Q: What other funding would be leveraged if the bond is approved by voters?In finance, leverage means taking on risk and usually means large amounts of debt. When all goes well, leverage leads to enormous returns, but also creates exposure to huge losses. In the midst of a miserable recession largely largely caused by excessive financial leverage, it doesn't seem like a good promotional term.
A: The $11.14 billion bond measure would leverage an additional $30 billion in local and federal matching funds, for a total of $40 billion in investments in the state’s water system.

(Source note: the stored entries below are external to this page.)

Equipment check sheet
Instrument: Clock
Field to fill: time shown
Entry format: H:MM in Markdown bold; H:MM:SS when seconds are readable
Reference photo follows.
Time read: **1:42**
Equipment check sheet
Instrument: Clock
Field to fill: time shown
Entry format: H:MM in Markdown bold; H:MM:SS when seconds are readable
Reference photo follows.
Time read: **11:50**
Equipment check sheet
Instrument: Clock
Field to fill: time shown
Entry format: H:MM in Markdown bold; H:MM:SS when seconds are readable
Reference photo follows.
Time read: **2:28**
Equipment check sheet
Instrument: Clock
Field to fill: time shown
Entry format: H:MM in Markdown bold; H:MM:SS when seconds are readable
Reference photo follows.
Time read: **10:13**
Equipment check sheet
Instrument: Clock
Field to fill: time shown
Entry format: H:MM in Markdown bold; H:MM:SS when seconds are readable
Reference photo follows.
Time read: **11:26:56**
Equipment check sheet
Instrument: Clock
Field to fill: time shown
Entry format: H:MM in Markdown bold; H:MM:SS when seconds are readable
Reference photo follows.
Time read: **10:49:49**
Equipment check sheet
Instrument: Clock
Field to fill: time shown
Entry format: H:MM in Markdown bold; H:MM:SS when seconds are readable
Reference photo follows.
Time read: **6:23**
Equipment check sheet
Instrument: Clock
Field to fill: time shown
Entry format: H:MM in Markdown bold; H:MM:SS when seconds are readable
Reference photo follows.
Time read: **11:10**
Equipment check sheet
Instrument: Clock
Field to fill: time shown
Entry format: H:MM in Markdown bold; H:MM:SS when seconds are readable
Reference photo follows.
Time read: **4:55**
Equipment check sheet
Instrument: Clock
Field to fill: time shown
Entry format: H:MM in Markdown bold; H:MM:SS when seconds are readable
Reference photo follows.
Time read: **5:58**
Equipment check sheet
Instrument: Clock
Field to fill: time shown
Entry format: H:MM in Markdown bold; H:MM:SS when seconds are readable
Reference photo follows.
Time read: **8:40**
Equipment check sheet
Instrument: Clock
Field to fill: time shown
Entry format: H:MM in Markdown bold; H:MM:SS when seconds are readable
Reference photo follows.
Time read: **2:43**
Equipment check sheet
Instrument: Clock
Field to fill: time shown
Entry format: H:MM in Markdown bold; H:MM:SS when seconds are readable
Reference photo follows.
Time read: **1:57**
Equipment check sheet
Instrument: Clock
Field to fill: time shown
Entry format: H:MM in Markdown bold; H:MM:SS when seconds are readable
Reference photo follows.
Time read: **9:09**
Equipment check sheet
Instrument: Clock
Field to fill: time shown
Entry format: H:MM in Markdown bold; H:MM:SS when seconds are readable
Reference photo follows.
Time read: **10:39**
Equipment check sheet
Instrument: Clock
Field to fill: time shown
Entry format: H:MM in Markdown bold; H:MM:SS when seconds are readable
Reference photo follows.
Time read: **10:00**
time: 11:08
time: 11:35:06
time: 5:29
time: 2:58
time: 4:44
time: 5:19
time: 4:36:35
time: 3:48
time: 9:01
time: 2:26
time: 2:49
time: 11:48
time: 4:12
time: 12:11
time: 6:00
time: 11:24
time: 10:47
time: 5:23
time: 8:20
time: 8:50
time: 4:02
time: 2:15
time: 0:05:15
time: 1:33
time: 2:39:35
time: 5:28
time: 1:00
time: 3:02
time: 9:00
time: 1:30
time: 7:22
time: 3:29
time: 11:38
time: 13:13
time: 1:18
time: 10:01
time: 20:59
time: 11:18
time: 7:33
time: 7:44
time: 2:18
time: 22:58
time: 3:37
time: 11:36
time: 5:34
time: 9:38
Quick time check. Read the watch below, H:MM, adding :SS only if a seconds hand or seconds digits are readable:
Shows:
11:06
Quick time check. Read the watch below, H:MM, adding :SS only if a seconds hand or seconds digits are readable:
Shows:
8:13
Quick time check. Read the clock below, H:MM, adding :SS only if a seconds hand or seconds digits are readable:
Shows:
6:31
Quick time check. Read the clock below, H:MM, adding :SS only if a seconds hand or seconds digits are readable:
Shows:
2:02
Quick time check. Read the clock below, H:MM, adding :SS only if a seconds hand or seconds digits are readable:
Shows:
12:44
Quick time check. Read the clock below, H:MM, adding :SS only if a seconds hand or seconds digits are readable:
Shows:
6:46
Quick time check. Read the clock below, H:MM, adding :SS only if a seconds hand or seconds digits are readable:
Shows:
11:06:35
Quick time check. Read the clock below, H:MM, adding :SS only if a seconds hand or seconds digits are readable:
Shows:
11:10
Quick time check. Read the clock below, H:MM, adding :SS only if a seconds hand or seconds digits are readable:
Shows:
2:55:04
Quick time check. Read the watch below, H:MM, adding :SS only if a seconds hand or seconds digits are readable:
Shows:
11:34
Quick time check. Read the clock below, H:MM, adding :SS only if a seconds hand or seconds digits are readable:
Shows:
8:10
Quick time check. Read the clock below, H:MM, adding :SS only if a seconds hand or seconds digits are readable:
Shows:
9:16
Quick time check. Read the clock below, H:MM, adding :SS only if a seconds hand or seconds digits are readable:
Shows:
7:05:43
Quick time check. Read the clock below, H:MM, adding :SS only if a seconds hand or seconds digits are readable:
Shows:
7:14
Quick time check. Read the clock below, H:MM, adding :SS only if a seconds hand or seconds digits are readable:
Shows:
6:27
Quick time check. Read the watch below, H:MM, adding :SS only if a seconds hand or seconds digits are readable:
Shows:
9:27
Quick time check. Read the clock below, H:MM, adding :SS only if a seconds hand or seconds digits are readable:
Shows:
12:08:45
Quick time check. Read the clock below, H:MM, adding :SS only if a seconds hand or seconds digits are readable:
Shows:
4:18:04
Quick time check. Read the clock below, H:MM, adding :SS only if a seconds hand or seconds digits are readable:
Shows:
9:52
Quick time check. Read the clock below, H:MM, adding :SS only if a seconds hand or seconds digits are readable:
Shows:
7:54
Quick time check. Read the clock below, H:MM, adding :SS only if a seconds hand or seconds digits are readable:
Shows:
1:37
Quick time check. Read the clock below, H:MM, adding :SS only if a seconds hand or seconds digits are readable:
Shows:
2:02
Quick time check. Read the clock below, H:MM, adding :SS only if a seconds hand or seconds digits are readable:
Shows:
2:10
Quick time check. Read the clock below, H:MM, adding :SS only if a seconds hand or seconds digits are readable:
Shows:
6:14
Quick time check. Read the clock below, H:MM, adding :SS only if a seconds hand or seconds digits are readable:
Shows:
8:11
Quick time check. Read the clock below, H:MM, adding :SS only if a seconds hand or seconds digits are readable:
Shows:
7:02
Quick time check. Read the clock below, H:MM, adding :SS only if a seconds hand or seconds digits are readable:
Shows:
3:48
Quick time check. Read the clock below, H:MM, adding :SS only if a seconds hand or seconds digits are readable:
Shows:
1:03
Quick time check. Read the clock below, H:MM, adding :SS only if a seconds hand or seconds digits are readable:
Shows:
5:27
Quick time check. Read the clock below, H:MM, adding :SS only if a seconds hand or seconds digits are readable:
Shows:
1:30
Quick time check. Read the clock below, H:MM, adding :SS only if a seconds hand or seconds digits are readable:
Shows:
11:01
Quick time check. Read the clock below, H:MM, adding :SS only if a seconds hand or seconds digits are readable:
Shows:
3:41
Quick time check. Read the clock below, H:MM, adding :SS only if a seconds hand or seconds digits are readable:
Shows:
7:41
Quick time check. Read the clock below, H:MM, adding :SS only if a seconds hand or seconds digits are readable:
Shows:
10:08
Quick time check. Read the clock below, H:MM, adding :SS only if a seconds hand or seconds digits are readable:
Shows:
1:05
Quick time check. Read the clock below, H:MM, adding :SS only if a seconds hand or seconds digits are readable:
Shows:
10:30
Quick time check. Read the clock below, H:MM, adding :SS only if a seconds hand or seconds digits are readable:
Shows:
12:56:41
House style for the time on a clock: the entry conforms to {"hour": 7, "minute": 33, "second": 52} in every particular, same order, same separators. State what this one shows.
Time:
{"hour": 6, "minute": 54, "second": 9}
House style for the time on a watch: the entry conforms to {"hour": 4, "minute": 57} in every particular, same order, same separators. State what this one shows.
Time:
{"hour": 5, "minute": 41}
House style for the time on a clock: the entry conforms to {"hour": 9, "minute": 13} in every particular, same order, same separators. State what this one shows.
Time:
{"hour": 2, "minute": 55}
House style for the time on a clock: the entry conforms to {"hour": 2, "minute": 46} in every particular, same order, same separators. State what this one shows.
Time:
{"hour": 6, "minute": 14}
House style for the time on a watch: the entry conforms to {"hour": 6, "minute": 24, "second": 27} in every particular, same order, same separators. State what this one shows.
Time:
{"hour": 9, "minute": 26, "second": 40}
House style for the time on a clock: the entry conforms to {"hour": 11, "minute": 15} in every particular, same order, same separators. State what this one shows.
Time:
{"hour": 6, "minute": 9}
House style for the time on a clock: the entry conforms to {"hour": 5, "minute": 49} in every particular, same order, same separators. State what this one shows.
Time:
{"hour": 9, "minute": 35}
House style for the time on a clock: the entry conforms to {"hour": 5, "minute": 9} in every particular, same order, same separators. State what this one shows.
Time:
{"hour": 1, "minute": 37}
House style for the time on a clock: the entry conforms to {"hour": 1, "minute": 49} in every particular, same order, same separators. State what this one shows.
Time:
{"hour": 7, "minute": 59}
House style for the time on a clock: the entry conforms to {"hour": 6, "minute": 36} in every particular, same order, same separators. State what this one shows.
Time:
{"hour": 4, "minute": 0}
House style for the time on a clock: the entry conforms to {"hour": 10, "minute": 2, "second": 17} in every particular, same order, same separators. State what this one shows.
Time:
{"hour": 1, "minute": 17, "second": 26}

As bond proponents are using it, leverage seems to really mean gaining access to more of "other people's money." For example, the bond might provide the funds needed to secure federal matching funds to build a dam at Temperance Flat. If you are ACWA, that's a wonderful leveraging of additional subsidies, but for ordinary taxpayers it isn't so wonderful.
Local taxpayers, state taxpayers, and federal taxpayers are the same people. From a voter's perspective, this argument for the water bond is investing $1 out of your left pocket to "leverage" the removal of $3 from your right pocket.
The leverage argument means a vote for the water bond is a vote for increasing the federal debt in addition to the state debt. Maybe bond opponents should argue that the water bond hurts national security and will take funds from the military and put our soldiers at risk. More likely it will be tax increases. They should make the bond proponents explain exactly where all those "leveraged" federal and local dollars are going to come from.
It is going to be a long year pointing out all the bad economics in this water bond campaign. This isn't even the main argument, just me complaining about an annoying term that suggests it is a magical deal where we pay for $1 of investment and get $3 additional dollars of investment free.